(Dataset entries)

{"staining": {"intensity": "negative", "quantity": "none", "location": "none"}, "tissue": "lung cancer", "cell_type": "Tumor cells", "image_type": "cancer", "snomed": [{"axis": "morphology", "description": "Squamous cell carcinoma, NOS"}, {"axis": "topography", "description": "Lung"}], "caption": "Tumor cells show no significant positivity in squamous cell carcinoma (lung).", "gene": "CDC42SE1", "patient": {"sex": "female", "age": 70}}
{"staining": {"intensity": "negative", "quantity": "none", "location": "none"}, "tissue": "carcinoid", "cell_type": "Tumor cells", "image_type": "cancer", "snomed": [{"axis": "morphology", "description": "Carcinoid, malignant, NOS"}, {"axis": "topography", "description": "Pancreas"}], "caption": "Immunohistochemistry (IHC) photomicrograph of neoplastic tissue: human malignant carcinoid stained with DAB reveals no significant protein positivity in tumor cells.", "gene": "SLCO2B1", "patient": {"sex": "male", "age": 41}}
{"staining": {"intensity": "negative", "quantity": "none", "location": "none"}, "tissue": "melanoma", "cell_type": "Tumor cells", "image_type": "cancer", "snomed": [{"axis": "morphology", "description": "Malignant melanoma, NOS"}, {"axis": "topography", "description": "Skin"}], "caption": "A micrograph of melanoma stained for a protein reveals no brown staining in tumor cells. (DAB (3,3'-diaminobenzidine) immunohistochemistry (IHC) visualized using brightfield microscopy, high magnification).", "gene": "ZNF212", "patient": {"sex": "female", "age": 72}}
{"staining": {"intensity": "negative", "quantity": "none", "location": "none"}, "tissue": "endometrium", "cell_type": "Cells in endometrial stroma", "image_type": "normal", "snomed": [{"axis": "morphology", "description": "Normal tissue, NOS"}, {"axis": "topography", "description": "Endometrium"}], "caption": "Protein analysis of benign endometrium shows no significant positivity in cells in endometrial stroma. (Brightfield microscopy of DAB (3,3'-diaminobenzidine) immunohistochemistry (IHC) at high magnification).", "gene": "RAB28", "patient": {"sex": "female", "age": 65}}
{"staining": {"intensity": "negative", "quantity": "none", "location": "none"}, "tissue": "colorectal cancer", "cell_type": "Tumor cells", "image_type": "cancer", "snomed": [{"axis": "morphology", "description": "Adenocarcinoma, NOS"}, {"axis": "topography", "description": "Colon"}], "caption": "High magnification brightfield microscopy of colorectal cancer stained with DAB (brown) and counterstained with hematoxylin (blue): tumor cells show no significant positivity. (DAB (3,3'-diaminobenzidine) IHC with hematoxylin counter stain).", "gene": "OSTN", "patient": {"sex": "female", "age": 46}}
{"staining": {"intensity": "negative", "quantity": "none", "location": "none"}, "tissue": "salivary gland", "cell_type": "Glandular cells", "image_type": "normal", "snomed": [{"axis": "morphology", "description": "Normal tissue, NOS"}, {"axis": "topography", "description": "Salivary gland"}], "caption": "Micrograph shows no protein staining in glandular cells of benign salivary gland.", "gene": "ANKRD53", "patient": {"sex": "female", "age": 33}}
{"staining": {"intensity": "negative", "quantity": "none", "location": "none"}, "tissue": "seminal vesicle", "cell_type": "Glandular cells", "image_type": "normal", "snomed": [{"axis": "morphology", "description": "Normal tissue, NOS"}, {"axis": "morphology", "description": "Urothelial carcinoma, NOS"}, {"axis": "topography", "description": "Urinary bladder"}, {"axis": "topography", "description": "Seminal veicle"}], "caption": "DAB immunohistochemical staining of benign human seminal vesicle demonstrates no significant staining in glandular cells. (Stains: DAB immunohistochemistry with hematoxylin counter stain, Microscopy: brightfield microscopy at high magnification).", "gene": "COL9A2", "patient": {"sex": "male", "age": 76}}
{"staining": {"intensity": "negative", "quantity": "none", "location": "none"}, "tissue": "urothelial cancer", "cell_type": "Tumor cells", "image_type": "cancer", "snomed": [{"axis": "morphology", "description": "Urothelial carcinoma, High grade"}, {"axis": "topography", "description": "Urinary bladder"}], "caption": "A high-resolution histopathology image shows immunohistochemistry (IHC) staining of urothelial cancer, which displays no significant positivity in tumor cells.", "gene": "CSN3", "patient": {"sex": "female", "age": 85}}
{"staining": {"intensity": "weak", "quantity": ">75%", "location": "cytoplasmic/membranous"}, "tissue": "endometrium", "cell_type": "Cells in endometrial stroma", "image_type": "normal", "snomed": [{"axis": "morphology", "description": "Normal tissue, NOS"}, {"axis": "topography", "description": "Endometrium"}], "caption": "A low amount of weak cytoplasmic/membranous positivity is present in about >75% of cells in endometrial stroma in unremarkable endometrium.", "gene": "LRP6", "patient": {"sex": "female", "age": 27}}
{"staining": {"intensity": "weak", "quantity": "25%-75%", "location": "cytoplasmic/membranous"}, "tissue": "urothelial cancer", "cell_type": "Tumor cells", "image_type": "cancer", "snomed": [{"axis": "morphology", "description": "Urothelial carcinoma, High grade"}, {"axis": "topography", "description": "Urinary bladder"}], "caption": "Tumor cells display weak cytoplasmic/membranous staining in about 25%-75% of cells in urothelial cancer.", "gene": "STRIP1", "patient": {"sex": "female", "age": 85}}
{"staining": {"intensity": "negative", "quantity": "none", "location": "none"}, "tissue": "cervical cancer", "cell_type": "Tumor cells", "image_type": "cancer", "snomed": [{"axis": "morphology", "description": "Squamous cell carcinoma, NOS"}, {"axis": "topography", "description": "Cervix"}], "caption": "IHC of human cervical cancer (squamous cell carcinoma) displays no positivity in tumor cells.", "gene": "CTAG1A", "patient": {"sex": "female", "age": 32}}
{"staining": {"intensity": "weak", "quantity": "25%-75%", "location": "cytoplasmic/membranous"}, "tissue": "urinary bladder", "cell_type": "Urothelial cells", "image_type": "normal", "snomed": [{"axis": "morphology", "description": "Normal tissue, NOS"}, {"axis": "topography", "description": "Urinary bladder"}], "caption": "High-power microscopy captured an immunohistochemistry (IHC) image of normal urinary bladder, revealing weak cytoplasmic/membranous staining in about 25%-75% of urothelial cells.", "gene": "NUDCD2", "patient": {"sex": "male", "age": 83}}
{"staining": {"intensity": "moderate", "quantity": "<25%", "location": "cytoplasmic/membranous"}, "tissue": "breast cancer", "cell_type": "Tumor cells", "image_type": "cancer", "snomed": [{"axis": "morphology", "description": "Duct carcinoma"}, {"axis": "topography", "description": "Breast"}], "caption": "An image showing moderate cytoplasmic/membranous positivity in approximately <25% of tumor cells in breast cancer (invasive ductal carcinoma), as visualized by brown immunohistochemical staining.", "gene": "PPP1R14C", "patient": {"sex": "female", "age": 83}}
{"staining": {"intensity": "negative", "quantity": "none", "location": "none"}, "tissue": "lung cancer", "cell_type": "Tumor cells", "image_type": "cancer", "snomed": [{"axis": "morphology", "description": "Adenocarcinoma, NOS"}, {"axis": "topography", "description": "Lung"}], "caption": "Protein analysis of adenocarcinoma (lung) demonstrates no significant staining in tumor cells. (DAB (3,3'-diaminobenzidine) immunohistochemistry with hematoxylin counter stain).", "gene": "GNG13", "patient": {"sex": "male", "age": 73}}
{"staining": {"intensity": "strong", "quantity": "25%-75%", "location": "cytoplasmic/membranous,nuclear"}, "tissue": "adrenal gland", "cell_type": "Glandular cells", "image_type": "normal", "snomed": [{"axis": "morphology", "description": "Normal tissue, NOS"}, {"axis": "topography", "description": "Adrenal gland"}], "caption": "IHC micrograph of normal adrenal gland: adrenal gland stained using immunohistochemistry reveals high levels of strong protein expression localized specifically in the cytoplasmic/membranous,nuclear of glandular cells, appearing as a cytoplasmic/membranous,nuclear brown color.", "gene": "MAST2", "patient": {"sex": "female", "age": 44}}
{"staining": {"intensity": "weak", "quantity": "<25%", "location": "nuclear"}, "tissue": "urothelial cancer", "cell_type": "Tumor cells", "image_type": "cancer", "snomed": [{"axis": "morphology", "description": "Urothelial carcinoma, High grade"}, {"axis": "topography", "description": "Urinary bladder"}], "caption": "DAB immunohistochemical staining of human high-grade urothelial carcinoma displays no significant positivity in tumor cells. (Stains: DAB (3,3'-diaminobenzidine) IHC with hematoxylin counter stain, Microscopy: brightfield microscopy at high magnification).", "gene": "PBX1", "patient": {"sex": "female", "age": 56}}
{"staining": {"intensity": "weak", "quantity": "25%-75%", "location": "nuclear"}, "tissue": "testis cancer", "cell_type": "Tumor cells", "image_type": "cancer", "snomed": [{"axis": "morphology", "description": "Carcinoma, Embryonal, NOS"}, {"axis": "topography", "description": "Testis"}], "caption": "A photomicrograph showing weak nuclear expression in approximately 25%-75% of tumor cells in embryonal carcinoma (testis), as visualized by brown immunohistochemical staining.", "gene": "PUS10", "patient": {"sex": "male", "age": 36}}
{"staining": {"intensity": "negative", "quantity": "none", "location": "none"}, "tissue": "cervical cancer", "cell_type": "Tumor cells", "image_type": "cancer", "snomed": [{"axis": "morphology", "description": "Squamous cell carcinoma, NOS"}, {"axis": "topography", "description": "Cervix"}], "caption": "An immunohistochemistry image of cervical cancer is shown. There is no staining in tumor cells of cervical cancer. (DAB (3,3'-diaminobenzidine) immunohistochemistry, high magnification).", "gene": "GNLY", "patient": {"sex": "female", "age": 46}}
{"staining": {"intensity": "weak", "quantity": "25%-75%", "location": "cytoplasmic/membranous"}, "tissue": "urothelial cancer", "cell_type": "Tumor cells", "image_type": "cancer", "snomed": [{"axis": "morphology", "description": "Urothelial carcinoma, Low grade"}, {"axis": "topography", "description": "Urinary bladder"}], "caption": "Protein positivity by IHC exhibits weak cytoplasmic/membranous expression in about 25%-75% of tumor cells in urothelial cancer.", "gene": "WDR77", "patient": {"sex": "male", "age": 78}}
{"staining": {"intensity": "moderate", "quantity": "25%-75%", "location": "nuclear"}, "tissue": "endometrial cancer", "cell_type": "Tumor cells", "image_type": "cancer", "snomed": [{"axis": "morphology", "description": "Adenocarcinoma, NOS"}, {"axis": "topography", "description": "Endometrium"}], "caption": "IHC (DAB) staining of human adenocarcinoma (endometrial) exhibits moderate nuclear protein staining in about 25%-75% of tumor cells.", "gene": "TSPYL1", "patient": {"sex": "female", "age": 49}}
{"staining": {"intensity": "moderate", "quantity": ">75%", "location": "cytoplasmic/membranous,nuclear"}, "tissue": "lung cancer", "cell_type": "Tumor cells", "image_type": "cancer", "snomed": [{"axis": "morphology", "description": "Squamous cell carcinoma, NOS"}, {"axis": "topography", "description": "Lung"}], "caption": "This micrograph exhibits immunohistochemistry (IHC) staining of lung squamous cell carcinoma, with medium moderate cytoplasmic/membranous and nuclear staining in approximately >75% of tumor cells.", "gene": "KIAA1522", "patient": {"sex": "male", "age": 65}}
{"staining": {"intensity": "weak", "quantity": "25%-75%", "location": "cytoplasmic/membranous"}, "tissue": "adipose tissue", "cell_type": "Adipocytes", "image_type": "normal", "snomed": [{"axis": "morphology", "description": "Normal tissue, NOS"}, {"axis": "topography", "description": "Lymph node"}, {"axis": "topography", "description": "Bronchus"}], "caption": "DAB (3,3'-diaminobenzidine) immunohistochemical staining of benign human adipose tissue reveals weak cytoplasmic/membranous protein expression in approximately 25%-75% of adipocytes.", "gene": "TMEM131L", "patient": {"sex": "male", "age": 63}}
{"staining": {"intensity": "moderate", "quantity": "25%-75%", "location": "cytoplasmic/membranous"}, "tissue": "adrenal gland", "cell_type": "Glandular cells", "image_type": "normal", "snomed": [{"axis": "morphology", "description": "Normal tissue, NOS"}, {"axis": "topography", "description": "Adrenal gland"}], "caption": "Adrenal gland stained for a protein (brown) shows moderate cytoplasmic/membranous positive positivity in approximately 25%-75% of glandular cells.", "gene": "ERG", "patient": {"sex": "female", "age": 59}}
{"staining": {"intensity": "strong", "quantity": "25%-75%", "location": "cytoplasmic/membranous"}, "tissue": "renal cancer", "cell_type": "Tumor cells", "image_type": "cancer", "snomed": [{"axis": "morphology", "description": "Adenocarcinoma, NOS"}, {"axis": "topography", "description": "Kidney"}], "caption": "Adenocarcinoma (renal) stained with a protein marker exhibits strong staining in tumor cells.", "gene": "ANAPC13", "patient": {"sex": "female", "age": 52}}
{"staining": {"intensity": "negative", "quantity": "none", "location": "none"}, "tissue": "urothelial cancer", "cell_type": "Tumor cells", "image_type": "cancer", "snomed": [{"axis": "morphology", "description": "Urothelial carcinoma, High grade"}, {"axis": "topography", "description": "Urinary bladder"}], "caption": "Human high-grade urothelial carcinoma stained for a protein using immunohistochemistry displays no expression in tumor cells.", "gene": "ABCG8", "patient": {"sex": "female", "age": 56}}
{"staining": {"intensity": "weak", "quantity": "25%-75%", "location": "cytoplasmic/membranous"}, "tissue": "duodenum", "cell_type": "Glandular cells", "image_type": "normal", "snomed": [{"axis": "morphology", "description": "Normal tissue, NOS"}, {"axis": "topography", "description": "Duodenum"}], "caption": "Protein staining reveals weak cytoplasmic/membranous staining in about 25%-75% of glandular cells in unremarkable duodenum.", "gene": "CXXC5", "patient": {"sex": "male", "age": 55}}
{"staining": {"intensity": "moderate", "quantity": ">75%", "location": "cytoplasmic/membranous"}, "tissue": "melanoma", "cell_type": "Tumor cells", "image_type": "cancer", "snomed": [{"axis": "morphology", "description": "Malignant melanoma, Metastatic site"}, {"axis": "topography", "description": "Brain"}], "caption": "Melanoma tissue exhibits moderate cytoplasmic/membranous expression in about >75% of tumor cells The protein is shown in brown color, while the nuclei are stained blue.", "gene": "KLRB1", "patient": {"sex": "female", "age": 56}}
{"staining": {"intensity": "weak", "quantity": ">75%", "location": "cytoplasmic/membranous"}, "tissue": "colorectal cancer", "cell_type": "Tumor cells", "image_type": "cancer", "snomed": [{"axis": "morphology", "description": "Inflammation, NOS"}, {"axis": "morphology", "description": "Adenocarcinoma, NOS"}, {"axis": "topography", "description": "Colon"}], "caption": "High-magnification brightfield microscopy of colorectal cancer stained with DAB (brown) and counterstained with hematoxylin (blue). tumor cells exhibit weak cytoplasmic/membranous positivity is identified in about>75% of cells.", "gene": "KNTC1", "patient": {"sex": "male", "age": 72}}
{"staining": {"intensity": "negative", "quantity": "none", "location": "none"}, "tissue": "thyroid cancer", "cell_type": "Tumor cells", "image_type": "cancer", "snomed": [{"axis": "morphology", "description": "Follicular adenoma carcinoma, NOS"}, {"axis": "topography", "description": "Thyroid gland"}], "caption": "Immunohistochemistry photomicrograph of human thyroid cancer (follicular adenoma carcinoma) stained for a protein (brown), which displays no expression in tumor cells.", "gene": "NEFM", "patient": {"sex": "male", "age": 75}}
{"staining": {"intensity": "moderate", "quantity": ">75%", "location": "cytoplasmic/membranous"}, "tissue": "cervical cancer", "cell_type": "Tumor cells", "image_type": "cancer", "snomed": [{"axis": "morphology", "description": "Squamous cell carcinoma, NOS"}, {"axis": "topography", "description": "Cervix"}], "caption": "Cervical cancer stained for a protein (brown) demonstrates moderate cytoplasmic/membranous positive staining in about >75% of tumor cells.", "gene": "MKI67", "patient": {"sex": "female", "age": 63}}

WHAT IS REQUIRED »
The required output is the stretch of entries above from the line containing "(IHC) photomicrograph of" through the line containing "micrograph of melanoma", reproduced exactly.

WRITTEN RESPONSE »
{"staining": {"intensity": "negative", "quantity": "none", "location": "none"}, "tissue": "carcinoid", "cell_type": "Tumor cells", "image_type": "cancer", "snomed": [{"axis": "morphology", "description": "Carcinoid, malignant, NOS"}, {"axis": "topography", "description": "Pancreas"}], "caption": "Immunohistochemistry (IHC) photomicrograph of neoplastic tissue: human malignant carcinoid stained with DAB reveals no significant protein positivity in tumor cells.", "gene": "SLCO2B1", "patient": {"sex": "male", "age": 41}}
{"staining": {"intensity": "negative", "quantity": "none", "location": "none"}, "tissue": "melanoma", "cell_type": "Tumor cells", "image_type": "cancer", "snomed": [{"axis": "morphology", "description": "Malignant melanoma, NOS"}, {"axis": "topography", "description": "Skin"}], "caption": "A micrograph of melanoma stained for a protein reveals no brown staining in tumor cells. (DAB (3,3'-diaminobenzidine) immunohistochemistry (IHC) visualized using brightfield microscopy, high magnification).", "gene": "ZNF212", "patient": {"sex": "female", "age": 72}}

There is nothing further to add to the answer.